→ WHAT TO WORK ON
Only these lines, please: the first one of the records through the one containing "then I overtook", retyped exactly, both ends included and pictures omitted.

→ TASK MATERIAL
++++++++++

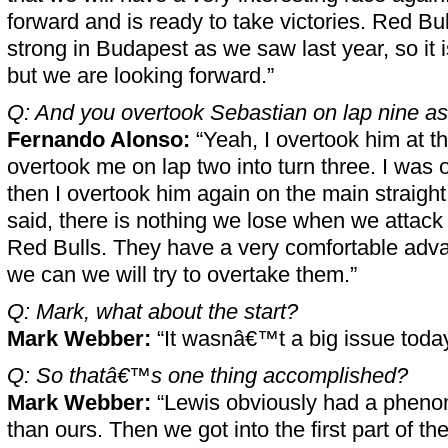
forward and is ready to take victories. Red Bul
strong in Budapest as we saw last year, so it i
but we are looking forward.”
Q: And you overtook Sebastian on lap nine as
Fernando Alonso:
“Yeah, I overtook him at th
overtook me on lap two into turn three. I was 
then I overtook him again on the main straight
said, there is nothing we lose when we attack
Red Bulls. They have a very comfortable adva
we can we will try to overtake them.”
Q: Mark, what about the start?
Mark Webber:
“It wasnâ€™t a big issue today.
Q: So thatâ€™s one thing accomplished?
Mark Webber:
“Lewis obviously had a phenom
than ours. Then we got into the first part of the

++++++++++

→ TASK RESPONSE
forward and is ready to take victories. Red Bul
strong in Budapest as we saw last year, so it i
but we are looking forward.”
Q: And you overtook Sebastian on lap nine as
Fernando Alonso:
“Yeah, I overtook him at th
overtook me on lap two into turn three. I was 
then I overtook him again on the main straight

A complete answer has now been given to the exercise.